Press Release

Johns Hopkins Scientists Leverage AI to Discover Climate ‘Tipping Points’

Climate tipping points have become a source of growing concern, particularly among policymakers and scientists. They are critical thresholds that, once crossed, could “tip” a natural climate system into an entirely different state. Speculation around these abrupt changes points to potentially irreversible, catastrophic impacts for the planet.

Researchers have been working on ways to predict these climate tipping points to avoid crossing them in the first place. However, the impacts have remained difficult to capture with high resolution, accuracy, and confidence because of the complexity and dynamics of the interconnected Earth systems involved.

To overcome these challenges, artificial intelligence (AI) experts at the Johns Hopkins Applied Physics Laboratory (APL), in Laurel, Maryland, have teamed up with oceanographers from the Johns Hopkins University Department of Earth and Planetary Sciences to integrate AI with traditional climate modeling methods to enable scientific researchers to better understand climate tipping points.

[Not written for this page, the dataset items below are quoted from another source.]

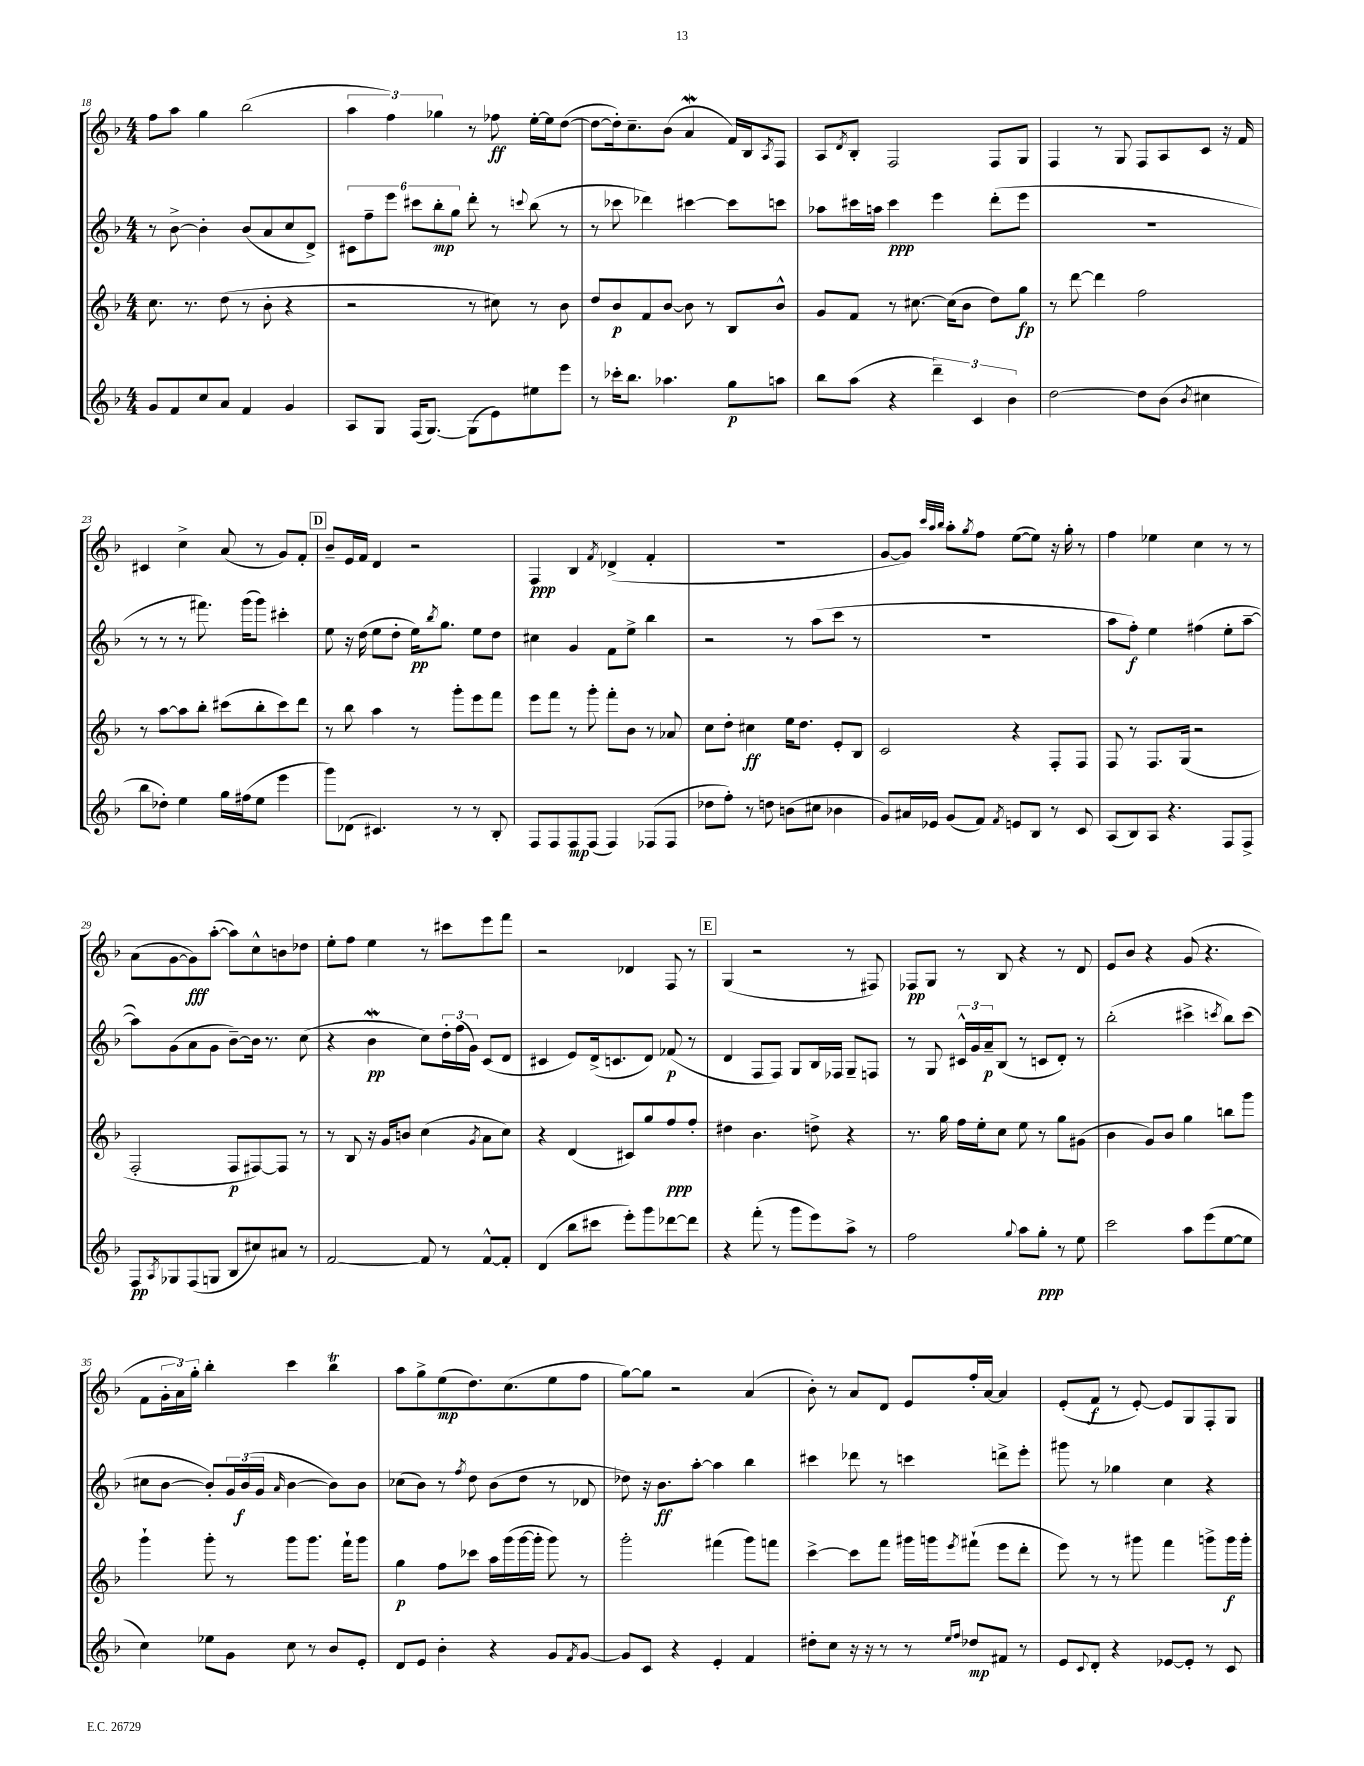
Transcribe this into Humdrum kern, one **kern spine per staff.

**kern	**dynam	**kern	**dynam	**kern	**dynam	**kern	**dynam
*part4	*part4	*part3	*part3	*part2	*part2	*part1	*part1
*staff4	*staff4	*staff3	*staff3	*staff2	*staff2	*staff1	*staff1
*clefG2	*	*clefG2	*	*clefG2	*	*clefG2	*
*k[b-]	*	*k[b-]	*	*k[b-]	*	*k[b-]	*
*M4/4	*	*M4/4	*	*M4/4	*	*M4/4	*
=18	=18	=18	=18	=18	=18	=18	=18
8g/L	.	8.cc\	.	8r	.	8ff\L	.
8f/	.	.	.	[8b-^\	.	8aa\J	.
.	.	8.r	.	.	.	.	.
8cc/	.	.	.	4b-'\]	.	4gg\	.
8a/J	.	(8dd\	.	.	.	.	.
4f/	.	8r	.	(8b-/L	.	(2bb-\	.
.	.	8b-'\	.	8a/	.	.	.
4g/	.	4r	.	8cc/	.	.	.
.	.	.	.	8d^/J)	.	.	.
=19	=19	=19	=19	=19	=19	=19	=19
8A/L	.	2r	.	12c#X\L	.	6aa\	.
.	.	.	.	12ff~\	.	.	.
8G/J	.	.	.	.	.	.	.
.	.	.	.	12eee\J	.	6ff\)	.
(16F/KL	.	.	.	12ccc#X\L	.	.	.
[8.G/J)	.	.	.	.	.	.	.
.	.	.	.	12bb-'\	mp	6gg-X\	.
.	.	.	.	12gg\J	.	.	.
(8G\L]	.	8r	.	8ddd'\	.	8r	.
8e\)	.	8cc#X\)	.	8r	.	8ff-X\	ff
.	.	.	.	8qqcccn/	.	.	.
8ee#X\	.	8r	.	(8bb-\	.	[16ee'\LL	.
.	.	.	.	.	.	16ee\J]	.
8eee\J	.	8b-\	.	8r	.	([8dd\J	.
=20	=20	=20	=20	=20	=20	=20	=20
8r	.	8dd/L	.	8r	.	8dd\L_	.
16ccc-X'\KL	.	8b-/	p	8ccc-X\	.	16dd'\k])	.
8.bb-\J	.	.	.	.	.	8.cc~\	.
.	.	8f/	.	4ddd-X\)	.	.	.
4.aa-X\	.	[8b-/J	.	.	.	(8b-\J	.
.	.	8b-\]	.	[4ccc#X\	.	4aW/	.
.	.	8r	.	.	.	.	.
8gg\L	p	8B-/L	.	8ccc#\L]	.	16f/LL)	.
.	.	.	.	.	.	16B-/J	.
.	.	.	.	.	.	8qA/	.
8aan\J	.	8b-^^/J	.	8cccn\J	.	8F/J	.
=21	=21	=21	=21	=21	=21	=21	=21
8bb-\L	.	8g/L	.	8aa-X\L	.	8A/L	.
.	.	.	.	.	.	8qd/	.
(8aa\J	.	8f/J	.	16ccc#X\L	.	8B-'/J	.
.	.	.	.	16aan\JJ	.	.	.
4r	.	8r	.	4ccc#\	ppp	2F/	.
.	.	[8.cc#X\	.	.	.	.	.
6ddd~\)	.	.	.	4eee\	.	.	.
.	.	(16cc#\KL]	.	.	.	.	.
.	.	8b-\J	.	.	.	.	.
6c/	.	.	.	.	.	.	.
.	.	8dd\L)	.	(8ddd'\L	.	8F/L	.
6b-\	.	.	.	.	.	.	.
.	.	8gg\J	fp	8eee\J	.	8G/J	.
=22	=22	=22	=22	=22	=22	=22	=22
[2dd\	.	8r	.	1r	.	4F/	.
.	.	[8ddd\	.	.	.	.	.
.	.	4ddd\]	.	.	.	8r	.
.	.	.	.	.	.	8G/	.
8dd\L]	.	2ff\	.	.	.	8F/L	.
(8b-\J	.	.	.	.	.	8A/	.
8qb-/	.	.	.	.	.	.	.
4cc#X\	.	.	.	.	.	8c/J	.
.	.	.	.	.	.	16r	.
.	.	.	.	.	.	16f/	.
!!LO:LB:g=z
=23	=23	=23	=23	=23	=23	=23	=23
8bb-\L	.	8r	.	8r	.	4c#X/	.
8dd-X'\J)	.	[8aa\L	.	8r	.	.	.
4ee\	.	8aa\]	.	8r	.	4cc^\	.
.	.	8bb-'\J	.	8.fff#X\)	.	.	.
16gg\LL	.	(8ccc#X\L	.	.	.	(8a/	.
(16ff#X\J	.	.	.	(16ggg\KL	.	.	.
8ee\J	.	8bb-'\	.	8ggg\J)	.	8r	.
4eee\	.	8ccc#\)	.	4ccc#X'\	.	8g/L)	.
.	.	8ddd\J	.	.	.	8f'/J	.
!!LO:REH:place=s1:t=D
=24	=24	=24	=24	=24	=24	=24	=24
8ggg\L)	.	8r	.	8ee\	.	8b-~/L	.
(8d-X\J	.	8bb-\	.	16r	.	16e/L	.
.	.	.	.	(16dd\	.	16f/JJ	.
4.c#X/)	.	4aa\	.	8ee\L	.	4d/	.
.	.	.	.	8dd'\J	.	.	.
.	.	8r	.	16ee\KL)	pp	2r	.
.	.	.	.	8qbb-/	.	.	.
.	.	.	.	8.gg\J	.	.	.
8r	.	8ggg'\L	.	.	.	.	.
8r	.	8eee\	.	8ee\L	.	.	.
8B-'/	.	8fff\J	.	8dd\J	.	.	.
=25	=25	=25	=25	=25	=25	=25	=25
8F/L	.	8eee\L	.	4cc#X\	.	4F/	ppp
8F/	.	8fff\J	.	.	.	.	.
8F/	mp	8r	.	4g/	.	4B-/	.
(8F/J	.	8ggg'\	.	.	.	.	.
.	.	.	.	.	.	8qf/	.
4F/)	.	8fff'\L	.	8f\L	.	(4d-X^/	.
.	.	8b-\J	.	8ee^\J	.	.	.
(8F-X/L	.	8r	.	4bb-\	.	4f'/	.
8F-/J	.	8a-X/	.	.	.	.	.
=26	=26	=26	=26	=26	=26	=26	=26
8dd-X\L	.	8cc\L	.	2r	.	1r	.
8ff'\J)	.	8dd'\J	.	.	.	.	.
8r	.	4cc#X\	ff	.	.	.	.
8ddn\	.	.	.	.	.	.	.
(8bn\L	.	16ee\KL	.	8r	.	.	.
.	.	8.dd\J	.	.	.	.	.
8cc#X\J	.	.	.	(8aa\L	.	.	.
4b-X\	.	8e'/L	.	8ccc\J	.	.	.
.	.	8B-/J	.	8r	.	.	.
=27	=27	=27	=27	=27	=27	=27	=27
8g/L)	.	2c/	.	1r	.	[8g/L	.
16a#X/L	.	.	.	.	.	8g/J])	.
16e-X/JJ	.	.	.	.	.	.	.
.	.	.	.	.	.	32qqccc/LLL	.
.	.	.	.	.	.	32qqaa/	.
.	.	.	.	.	.	32qqbb-/JJJ	.
(8g/L	.	.	.	.	.	8aa'\L	.
.	.	.	.	.	.	8qgg/	.
8f/J)	.	.	.	.	.	8ff\J	.
8qf/	.	.	.	.	.	.	.
8en/L	.	4r	.	.	.	([8ee\L	.
8B-/J	.	.	.	.	.	8ee\J])	.
8r	.	8F'/L	.	.	.	16r	.
.	.	.	.	.	.	16gg'\	.
8c/	.	8F/J	.	.	.	8r	.
=28	=28	=28	=28	=28	=28	=28	=28
(8A/L	.	8F/	.	8aa\L	.	4ff\	.
8B-/)	.	8r	.	8ff'\J)	f	.	.
8A/J	.	8.F/L	.	4ee\	.	4ee-X\	.
4.r	.	.	.	.	.	.	.
.	.	(16G/Jk	.	.	.	.	.
.	.	2r	.	(4ff#X\	.	4cc\	.
8F/L	.	.	.	8ee'\L	.	8r	.
8F^/J	.	.	.	[8aa~\J	.	8r	.
!!LO:LB:g=z
=29	=29	=29	=29	=29	=29	=29	=29
8F/L	pp	2F'/	.	8aa\L])	.	(8a\L	.
8qA/	.	.	.	.	.	.	.
8G-X/	.	.	.	(8g\	.	[8g\	.
(8F/	.	.	.	8a\	.	8g\])	fff
8Gn/J	.	.	.	8g\J	.	([8aa'\J	.
8B-/L	.	8F/L	p	[8b-~\L)	.	8aa\L])	.
8cc#X/)	.	[8F#X/)	.	16b-\Jk]	.	8cc^^\	.
.	.	.	.	8.r	.	.	.
8a#X/J	.	8F#/J]	.	.	.	8bn\	.
8r	.	8r	.	(8cc\	.	8dd-X\J	.
=30	=30	=30	=30	=30	=30	=30	=30
[2f/	.	8r	.	4r	.	8ee'\L	.
.	.	8B-/	.	.	.	8ff\J	.
.	.	16r	.	4b-w\	pp	4ee\	.
.	.	16g/KL	.	.	.	.	.
.	.	8bn/J	.	.	.	.	.
8f/]	.	(4cc\	.	8cc\L)	.	8r	.
8r	.	.	.	24dd'\L	.	8ccc#X\L	.
.	.	.	.	(24ff\	.	.	.
.	.	.	.	24g\JJ)	.	.	.
.	.	8qg/	.	.	.	.	.
[8f^^/L	.	8a\L	.	(8c/L	.	8eee\	.
8f'/J]	.	8cc\J)	.	8d/J	.	8fff\J	.
=31	=31	=31	=31	=31	=31	=31	=31
(4d/	.	4r	.	4c#X/	.	2r	.
8bb-\L	.	(4d/	.	8e/L)	.	.	.
8ccc#X\J	.	.	.	(16d^/k	.	.	.
.	.	.	.	8.cn/	.	.	.
8eee'\L)	.	8c#X/L)	.	.	.	4d-X/	.
8ggg\	.	8gg/	.	8d/J)	.	.	.
[8ddd-X\	.	8ff/	ppp	(8f-X/	p	8F/	.
8ddd-\J]	.	8ff'/J	.	8r	.	8r	.
!!LO:REH:place=s1:t=E
=32	=32	=32	=32	=32	=32	=32	=32
4r	.	4dd#X\	.	4d/	.	(4G/	.
(8fff'\	.	4.b-\	.	8F/L	.	2r	.
8r	.	.	.	8F/J)	.	.	.
8ggg\L	.	.	.	8G/L	.	.	.
8eee\)	.	8ddn^\	.	16B-/L	.	.	.
.	.	.	.	16F-X/JJ	.	.	.
8aa^\J	.	4r	.	8G~/L	.	8r	.
8r	.	.	.	8Fn/J	.	8F#X/)	.
=33	=33	=33	=33	=33	=33	=33	=33
2ff\	.	8.r	.	8r	.	8F-X/L	pp
.	.	.	.	8G/	.	8G/J	.
.	.	16gg\	.	.	.	.	.
.	.	16ff\LL	.	24c#X^^/LL	.	8r	.
.	.	.	.	24g/	.	.	.
.	.	16ee'\J	.	.	.	.	.
.	.	.	.	24a~/J	p	.	.
.	.	8cc\J	.	(8B-/J	.	8B-/	.
8qqgg/	.	.	.	.	.	.	.
8aa\L	.	8ee\	.	8r	.	4r	.
8gg'\J	ppp	8r	.	8cn/L	.	.	.
8r	.	8gg\L	.	8d'/J)	.	8r	.
8ee\	.	(8g#X\J	.	8r	.	8d/	.
=34	=34	=34	=34	=34	=34	=34	=34
2ccc\	.	4b-\	.	(2bb-'\	.	8e/L	.
.	.	.	.	.	.	8b-/J	.
.	.	8g/L)	.	.	.	4r	.
.	.	8b-/J	.	.	.	.	.
8aa\L	.	4gg\	.	4ccc#X^\	.	(8g/	.
(8eee\	.	.	.	.	.	4.r	.
.	.	.	.	8qcccn/	.	.	.
[8ee\	.	8bbn\L	.	8bb-\L)	.	.	.
8ee\J]	.	8ggg\J	.	(8ccc\J	.	.	.
!!LO:LB:g=z
=35	=35	=35	=35	=35	=35	=35	=35
4cc\)	.	4ggg`\	.	8cc#X\L	.	8f\L	.
.	.	.	.	[8b-\J	.	24g'\L	.
.	.	.	.	.	.	24a\)	.
.	.	.	.	.	.	24gg'\JJ	.
8ee-X\L	.	8ggg'\	.	8b-'/L])	.	4bb-'\	.
8g\J	.	8r	.	24g/L	.	.	.
.	.	.	.	(24b-/	f	.	.
.	.	.	.	24g/JJ	.	.	.
.	.	.	.	16qqa/	.	.	.
8cc\	.	8ggg\L	.	[4b-\	.	4ccc\	.
8r	.	8.ggg\J	.	.	.	.	.
8b-/L	.	.	.	8b-\L])	.	4bb-T\	.
.	.	16fff`\KL	.	.	.	.	.
8e'/J	.	8ggg\J	.	8b-\J	.	.	.
=36	=36	=36	=36	=36	=36	=36	=36
8d/L	.	4gg\	p	(8cc-X\L	.	8aa\L	.
8e/J	.	.	.	8b-\J)	.	8gg^\	.
4b-'\	.	8ff\L	.	8r	.	(8ee\	mp
.	.	.	.	8qff/	.	.	.
.	.	8ccc-X\J	.	8dd\	.	8.dd\)	.
4r	.	16aa\LL	.	(8b-\L	.	.	.
.	.	(16ggg\	.	.	.	(8.cc\	.
.	.	[16ggg\	.	8dd\J	.	.	.
.	.	16ggg'\JJ]	.	.	.	.	.
8g/L	.	8ggg\)	.	8r	.	8ee\	.
8qf/	.	.	.	.	.	.	.
[8g/J	.	8r	.	8d-X/	.	8ff\J	.
=37	=37	=37	=37	=37	=37	=37	=37
8g/L]	.	2ggg'\	.	8dd-X\)	.	[8gg\L)	.
8c/J	.	.	.	16r	.	8gg\J]	.
.	.	.	.	8.b-\L	ff	.	.
4r	.	.	.	.	.	2r	.
.	.	.	.	[8aa'\J	.	.	.
4e'/	.	(4fff#X\	.	4aa\]	.	.	.
4f/	.	8ggg\L)	.	4bb-\	.	(4a/	.
.	.	8fffn\J	.	.	.	.	.
=38	=38	=38	=38	=38	=38	=38	=38
8dd#X'\L	.	[4ccc^\	.	4ccc#X\	.	8b-'\)	.
8cc\J	.	.	.	.	.	8r	.
16r	.	8ccc\L]	.	8ddd-X\	.	8a/L	.
16r	.	.	.	.	.	.	.
8r	.	8fff\J	.	8r	.	8d/J	.
8r	.	16ggg#X\LL	.	4cccn\	.	8e/L	.
.	.	16gggn\J	.	.	.	.	.
16qqee/LL	.	.	.	.	.	.	.
16qqff/JJ	.	8qeee/	.	.	.	.	.
8dd-X/L	mp	(8fff#X`\J	.	.	.	16ff'/L	.
.	.	.	.	.	.	[16a/JJ	.
8f#X/J	.	8eee\L	.	8dddn^\L	.	4a/]	.
8r	.	8ddd'\J	.	8eee'\J	.	.	.
=39	=39	=39	=39	=39	=39	=39	=39
8e/L	.	8eee\)	.	8ggg#X\	.	(8e'/L	.
8qqc/	.	.	.	.	.	.	.
8d'/J	.	8r	.	8r	.	8f/J	f
4r	.	8r	.	4gg-X\	.	8r	.
.	.	8ggg#X\	.	.	.	[8e'/)	.
[8e-X/L	.	4fff\	.	4cc\	.	8e/L]	.
8e-'/J]	.	.	.	.	.	8G/	.
8r	.	8gggn^\L	.	4r	.	8F'/	.
8c/	.	16ggg\L	f	.	.	8G/J	.
.	.	16ggg'\JJ	.	.	.	.	.
==	==	==	==	==	==	==	==
*-	*-	*-	*-	*-	*-	*-	*-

The project — the Physics-informed AI Climate Model Agent Neuro-symbolic Simulator (PACMANS) for Tipping Point Discovery — is led by Principal Investigator Jennifer Sleeman, a computer scientist in APL’s Research and Exploratory Development Department. It is supported by the Defense Advanced Research Projects Agency (DARPA) as part of its AI-assisted Climate Tipping-point Modeling (ACTM) program, which aims to leverage AI and machine learning to better model the complex processes that affect Earth’s climate.

“This emerging field will also be of interest beyond the climate community, as tipping point discovery methods also apply to social, political and economic systems,” Sleeman said.